Mission Essential Functions

When examining risk and impacts to a business, it is important to separate Mission Essential Functions from other business functions. Mission essential functions are those that should they not occur or should they be performed improperly, the mission of the organization would be directly affected. Notes: When examining business functions, you should also be aware of identifying vulnerable business processes. These are processes that have external inputs that could be less trustworthy and subject to manipulation.

Quantitatively Assessing Risk

Where as qualitative risk assessment relies on judgement and experience, quantitative risk assessment applies historical information and trends to attempt to predict future performance. This type of risk assessment is highly dependent on historical data, and gathering such information can be difficult.

Risk Management Vocabulary

You need to understand a number of key terms to manage risk successfully. Some of these terms are defined here because they are used throughout the chapter.

Black Box Testing

black box testing is a testing technique where testers have no knowledge of the internal workings of the software they are testing.

Hazard

is a circumstance that increases the likelihood or probable severity of a loss.
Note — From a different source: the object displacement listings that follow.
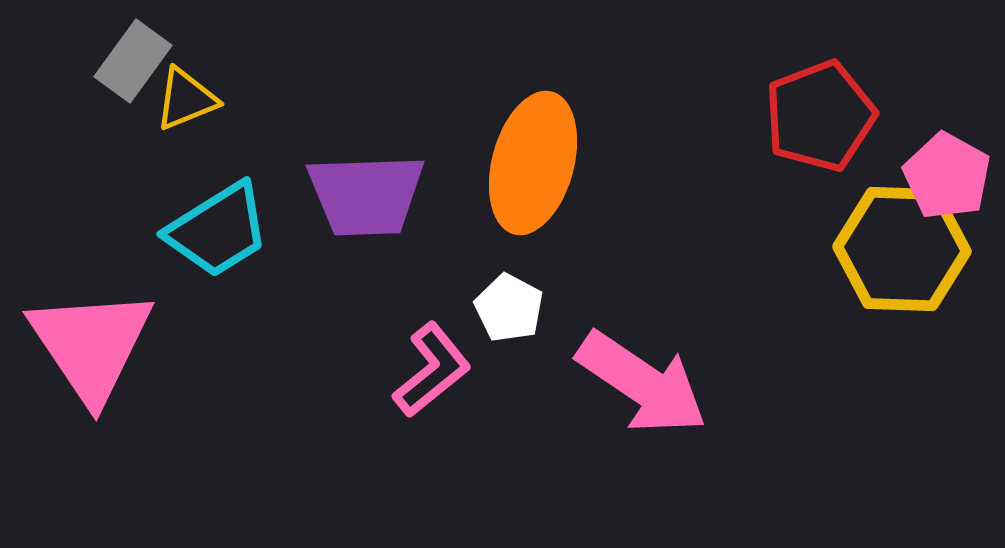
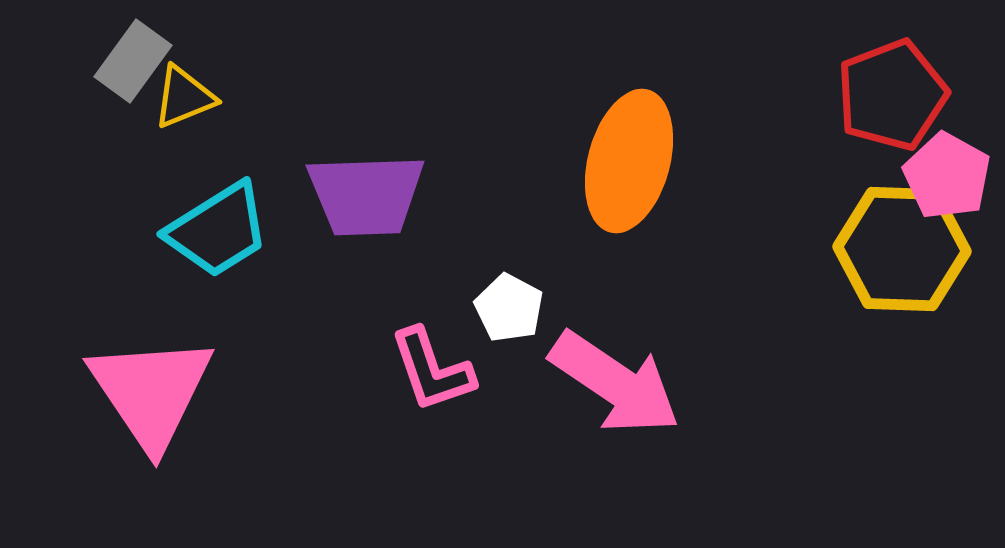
yellow triangle: moved 2 px left, 2 px up
red pentagon: moved 72 px right, 21 px up
orange ellipse: moved 96 px right, 2 px up
pink triangle: moved 60 px right, 47 px down
pink L-shape: rotated 110 degrees clockwise
pink arrow: moved 27 px left
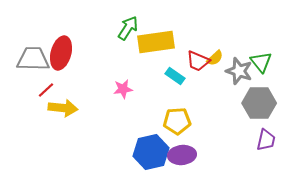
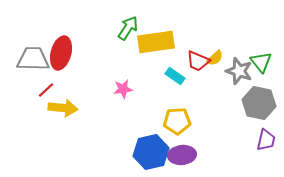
gray hexagon: rotated 12 degrees clockwise
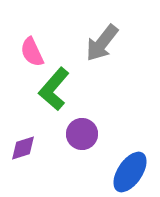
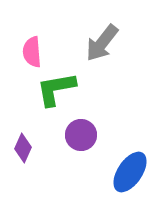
pink semicircle: rotated 20 degrees clockwise
green L-shape: moved 2 px right; rotated 39 degrees clockwise
purple circle: moved 1 px left, 1 px down
purple diamond: rotated 48 degrees counterclockwise
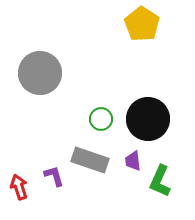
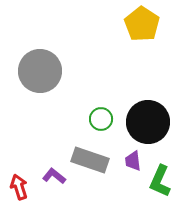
gray circle: moved 2 px up
black circle: moved 3 px down
purple L-shape: rotated 35 degrees counterclockwise
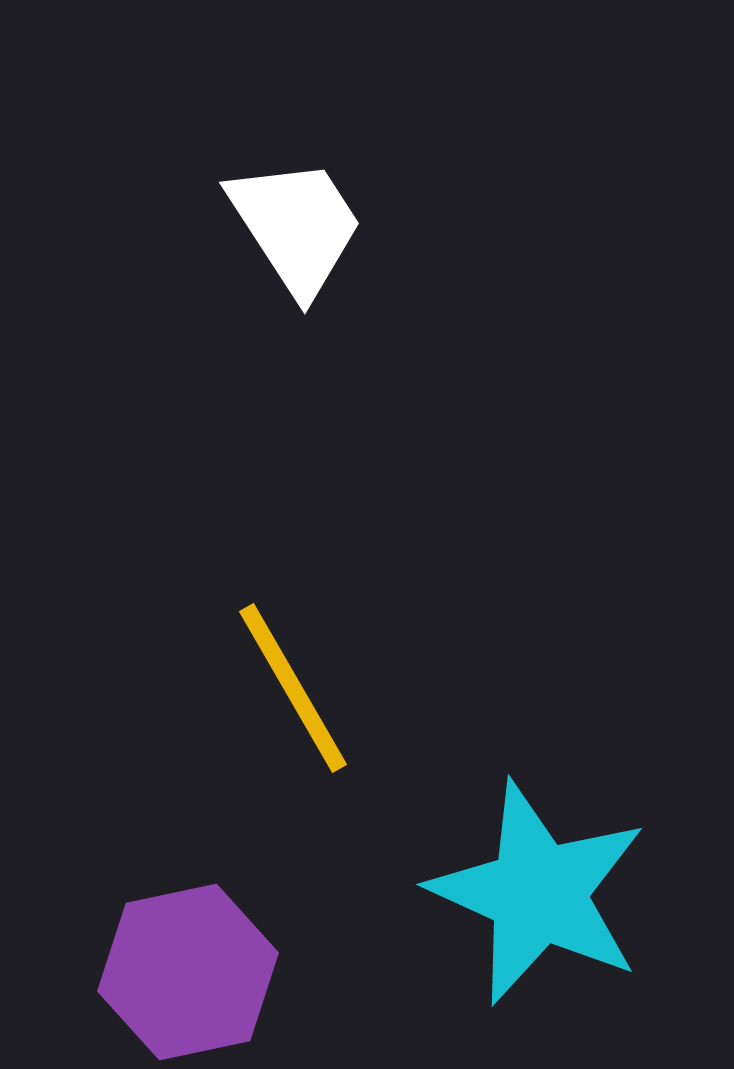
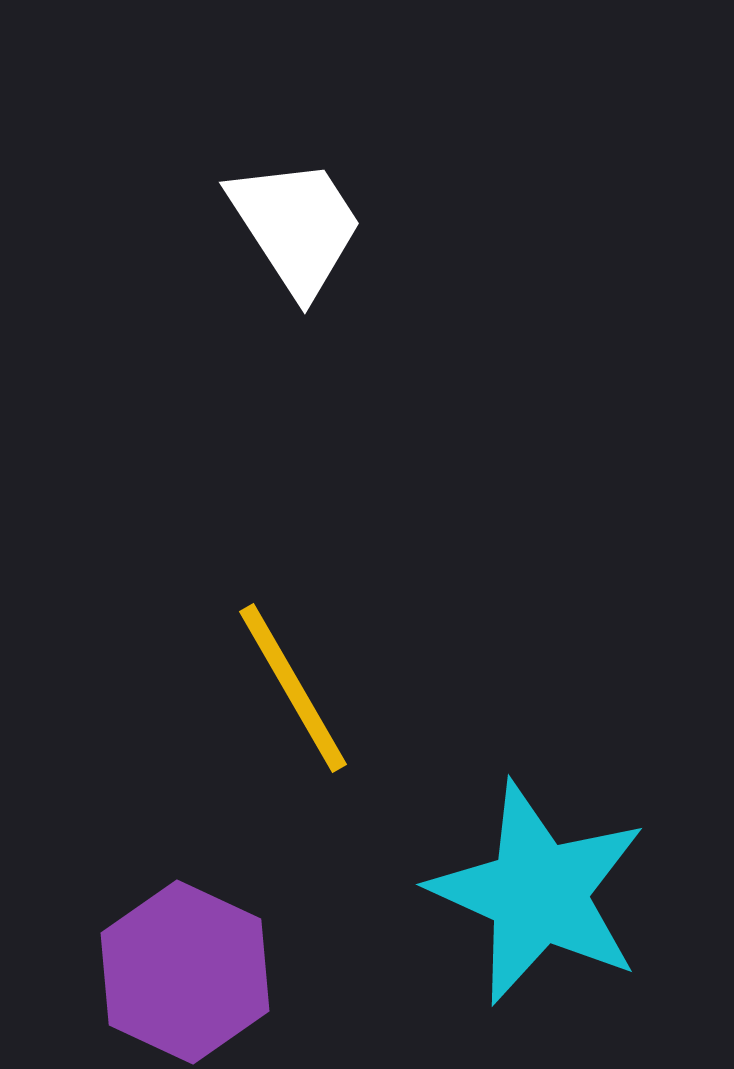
purple hexagon: moved 3 px left; rotated 23 degrees counterclockwise
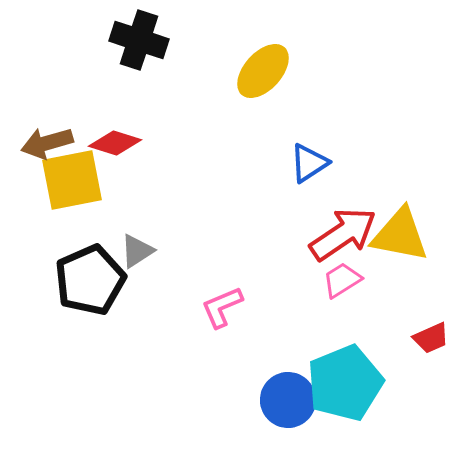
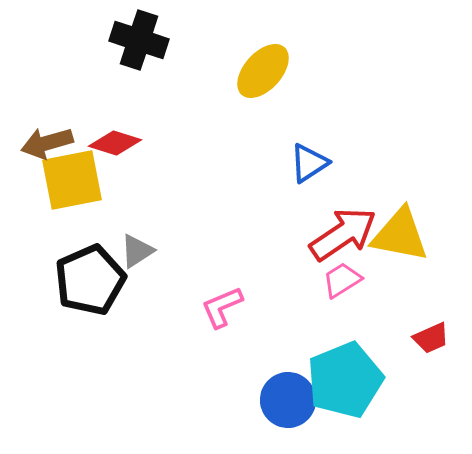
cyan pentagon: moved 3 px up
Key performance indicators (KPIs)

is a measurable value that demonstrates how effectively a key business objective is being met.

Key risk indicators (KRIs)

is a measure used in management to indicate how risky an activity is to the enterprise.

False Positive

is an incorrect finding - something that is incorrectly reported as a vulnerability.

Control

is the measure taken to detect, prevent, or mitigate the risk associated with a threat. Aka countermeasures or safeguards

Configuration control

is the process of controlling changes to items that have been baselined. Configuration control ensures that only approved changes to a baseline are allowed to be implemented.

Qualitative Risk Assessment

is the process of subjectively determining the impact of an event that affects a project, program, or business. Completing the assessment usually involves the use of expert judgement, experience, or group concensus.

Reconnaissance

reconnaissance is the first step of performing a penetration test. The objective of reconnaissance is to obtain an understanding of the system and its components that someone wants to attack. Attack Reconnaissance = it is loud and detectable on the network Passive Reconnaissance = it is quiet and not detectable on the network.

Risk

risk is the possibility of suffering harm or loss

Example of Risk Management at the International Banking Level

the Basel Committee on banking supervision comprises government central bank governors from around the world. This body created a basic, global risk management framework for market and credit risk. It implemented internationally a flat 8 percent capital charge to banks to manage bank risks. In Layman's terms, this means that for every $100 a bank makes in loans, it must possess $8 in reserve to be used in the event of financial difficulties.

White Box Testing

white box testing is the polar opposite of black box testing. They have detailed knowledge of the application they are examining.